僅かに残った魔力で周囲の何人かを蹴散らしたタロウは、そのまま背を向けて砦からの逃走を図った。クレオメニスを失った上タロウの大暴れもあり砦は十分に混乱していた。そろそろ自分の命を優先して行動しても良い頃合いだった。
その時だった。
タロウではない者の放った火球が目の前を過り、近くにいたエスキナ兵に着弾した。火球の来た方を見ると、そこにはローブを着用した耳の長い男性が杖を掲げて立っていた。
「グロウズマウル軍! ついに来たのだ!」
タロウが歓喜の叫びをあげる。エルフの男はタロウににじり寄ると、敵を見る表情で杖を掲げた。
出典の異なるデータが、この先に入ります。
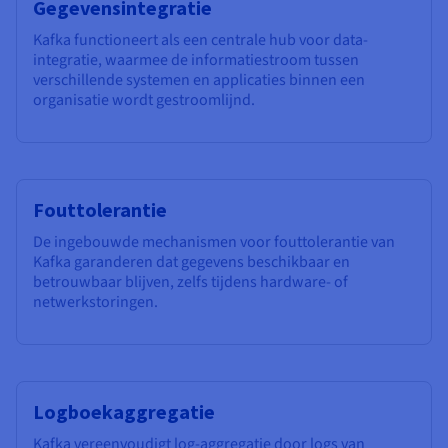
Gegevensintegratie
Kafka functioneert als een centrale hub voor data-
integratie, waarmee de informatiestroom tussen
verschillende systemen en applicaties binnen een
organisatie wordt gestroomlijnd.
Fouttolerantie
De ingebouwde mechanismen voor fouttolerantie van
Kafka garanderen dat gegevens beschikbaar en
betrouwbaar blijven, zelfs tijdens hardware- of
netwerkstoringen.
Logboekaggregatie
Kafka vereenvoudigt log-aggregatie door logs van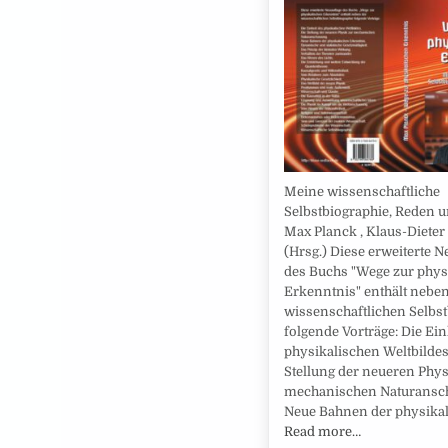
Meine wissenschaftliche
Selbstbiographie, Reden u
Max Planck , Klaus-Dieter
(Hrsg.) Diese erweiterte N
des Buchs "Wege zur phys
Erkenntnis" enthält neben
wissenschaftlichen Selbs
folgende Vorträge: Die Ein
physikalischen Weltbildes
Stellung der neueren Phys
mechanischen Naturansc
Neue Bahnen der physika
Read more…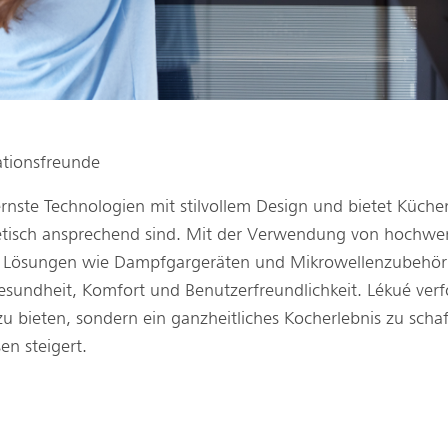
ationsfreunde
nste Technologien mit stilvollem Design und bietet Küche
hetisch ansprechend sind. Mit der Verwendung von hochwer
en Lösungen wie Dampfgargeräten und Mikrowellenzubehör 
sundheit, Komfort und Benutzerfreundlichkeit. Lékué verfol
u bieten, sondern ein ganzheitliches Kocherlebnis zu scha
en steigert.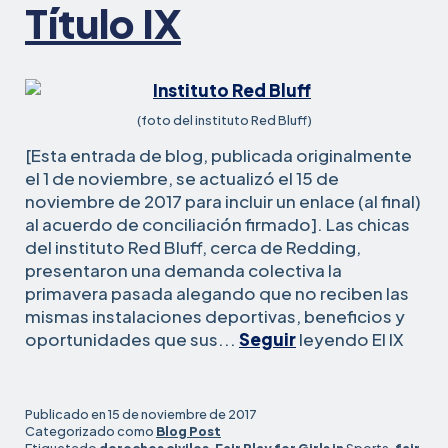
Título IX
(foto del instituto Red Bluff)
[Esta entrada de blog, publicada originalmente
el 1 de noviembre, se actualizó el 15 de
noviembre de 2017 para incluir un enlace (al final)
al acuerdo de conciliación firmado]. Las chicas
del instituto Red Bluff, cerca de Redding,
presentaron una demanda colectiva la
primavera pasada alegando que no reciben las
mismas instalaciones deportivas, beneficios y
institu
oportunidades que sus...
Seguir
leyendo El
IX
del
norte
de
Publicado en
15 de noviembre de 2017
Califo
Categorizado como
Blog Post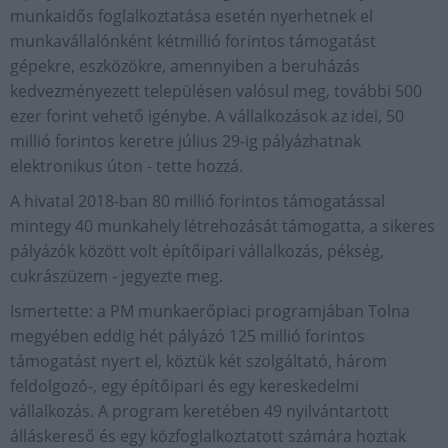
munkaidős foglalkoztatása esetén nyerhetnek el
munkavállalónként kétmillió forintos támogatást
gépekre, eszközökre, amennyiben a beruházás
kedvezményezett településen valósul meg, további 500
ezer forint vehető igénybe. A vállalkozások az idei, 50
millió forintos keretre július 29-ig pályázhatnak
elektronikus úton - tette hozzá.
A hivatal 2018-ban 80 millió forintos támogatással
mintegy 40 munkahely létrehozását támogatta, a sikeres
pályázók között volt építőipari vállalkozás, pékség,
cukrászüzem - jegyezte meg.
Ismertette: a PM munkaerőpiaci programjában Tolna
megyében eddig hét pályázó 125 millió forintos
támogatást nyert el, köztük két szolgáltató, három
feldolgozó-, egy építőipari és egy kereskedelmi
vállalkozás. A program keretében 49 nyilvántartott
álláskereső és egy közfoglalkoztatott számára hoztak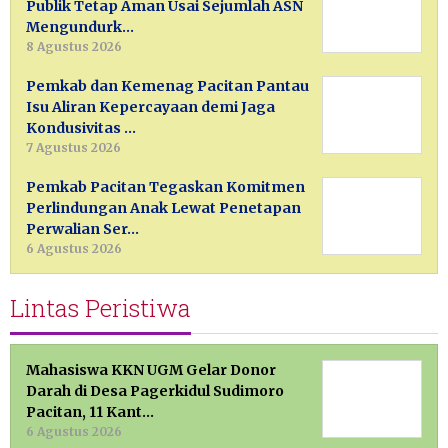
Publik Tetap Aman Usai Sejumlah ASN
Mengundurk…
8 Agustus 2026
Pemkab dan Kemenag Pacitan Pantau
Isu Aliran Kepercayaan demi Jaga
Kondusivitas …
7 Agustus 2026
Pemkab Pacitan Tegaskan Komitmen
Perlindungan Anak Lewat Penetapan
Perwalian Ser…
6 Agustus 2026
Lintas Peristiwa
Mahasiswa KKN UGM Gelar Donor
Darah di Desa Pagerkidul Sudimoro
Pacitan, 11 Kant…
6 Agustus 2026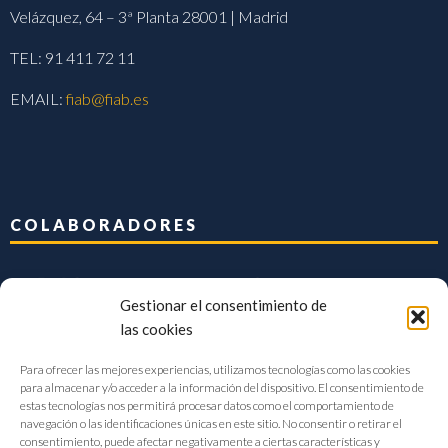
Velázquez, 64 – 3ª Planta 28001 | Madrid
TEL: 91 411 72 11
EMAIL:
fiab@fiab.es
COLABORADORES
Gestionar el consentimiento de
las cookies
Para ofrecer las mejores experiencias, utilizamos tecnologías como las cookies
para almacenar y/o acceder a la información del dispositivo. El consentimiento de
estas tecnologías nos permitirá procesar datos como el comportamiento de
navegación o las identificaciones únicas en este sitio. No consentir o retirar el
consentimiento, puede afectar negativamente a ciertas características y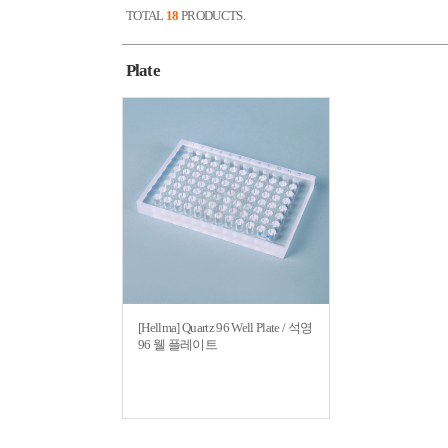
TOTAL
18
PRODUCTS.
Plate
[Hellma] Quartz 96 Well Plate / 석영
96 웰 플레이트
「ちょい待ちちょい待ち。おいら、味方なのだ。魔法を使ってたの見たでしょー」
男が尚も杖を振って魔法を放とうとしていた為、タロウは落ち着いて次のように口にした。
「『二つの欠けた太陽は沈まず。恵みと灼熱が共に民へと降り注ぐ』」
それを聞いて男は微かに眉を歪ませた。それはグロウズマウルに寝返ったスパイにのみ教えられる合言葉だった。
「……貴様、本当に我が国のスパイか?」
「そうなのだ。合言葉だって言ったでしょー?」
「それだけでは不十分だな。だが今すぐに命を取るには値しなくなった。手を上げて降伏しろ。捕虜になるなら命までは取らない」
鋭い両眼がタロウを睨む。タロウは溜息を吐いて大人しく両手を上げた。
こうなる可能性は予想していた。考えてみればどこから漏れるとも分からぬ合言葉の信用度はたかが知れている。味方であることを証明するには、ヘレナやマリアと言ったタロウを知る者とコンタクトを取ってもらうしかなく、それまでは大人しくするよりどうしようもなかった。
「後で話は聞いてくれるんだよね?」
「ああたっぷりと聞かせてもらう。だから、今は大人しくしていろ」
「分かったのだ」
タロウはグロウズマウル兵に連れられて行く。
火に包まれた砦には何人もの魔術師が殺到していて、あちこちにエスキナ人の死体が散らばっていた。最早勝負は着いたことが明らかだった。